Build a working Retrieval-Augmented Generation (RAG) application in Python — from an empty directory to a streaming web chat with multi-turn memory, hybrid retrieval, image ingestion, and two interchangeable vector-store backends. No LangChain, no LlamaIndex, no magic. You write every line yourself, and by the end you understand exactly what each one does.
Most RAG tutorials wrap everything in a single high-level library and stop at "it works." This course goes the other way. You'll build the pipeline from scratch — chunking, embeddings, idempotent ingestion, hybrid semantic-plus-lexical retrieval with Reciprocal Rank Fusion, a query rewriter for follow-up questions, server-sent token streaming, a vision-model branch for images — on top of plain Postgres (with pgvector) and a local Ollama server. No API bills while you learn. No black boxes. When you later reach for a framework like LangChain, you'll actually understand what it's doing under the hood.
What you'll build, in one project:
Runs entirely locally against Ollama, or transparently against the OpenAI API by changing one environment variable
Stores embeddings in Postgres + pgvector with HNSW indexing, or in Weaviate — backends swappable via a single config setting
Hybrid retrieval: dense vector search and Postgres full-text BM25, fused with Reciprocal Rank Fusion — fixing the cases where pure semantic search silently fails on rare terms, names, and identifiers
A directory watcher that ingests new files automatically, with editor-save debouncing so it never reads a half-written file
A streaming web chat UI built on FastAPI + Server-Sent Events + vanilla JavaScript — no React, no build step — with multi-turn memory, query rewriting for follow-ups, source citations, and inline image rendering
Image ingestion through a vision model with a "describe-then-embed" pipeline — multimodal in the same chunks table, no schema change required
Along the way you'll work through real software-design patterns in real code: Dependency Injection, Strategy/Adapter, Factory, lifespans, context managers, thread-safety boundaries, atomic transactions, defensive coding against external services that quietly don't work the way their docs claim.

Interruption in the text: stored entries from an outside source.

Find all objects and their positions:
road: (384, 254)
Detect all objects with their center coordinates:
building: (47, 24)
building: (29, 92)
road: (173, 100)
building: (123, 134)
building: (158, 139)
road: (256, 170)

The course's recurring theme is the payoff of good abstractions: the vector-store interface designed early lets you bolt on a second backend in one file; the same retrieval pipeline serves both the CLI and the web app; the chunk-metadata field that seemed academic early in the course is what makes image support a simple change later on.
You'll finish with a codebase you can extend — add a reranker, try a different embedder, swap the chat model, point it at a corpus of your own docs — and the engineering vocabulary to talk about RAG as production software, not a notebook demo.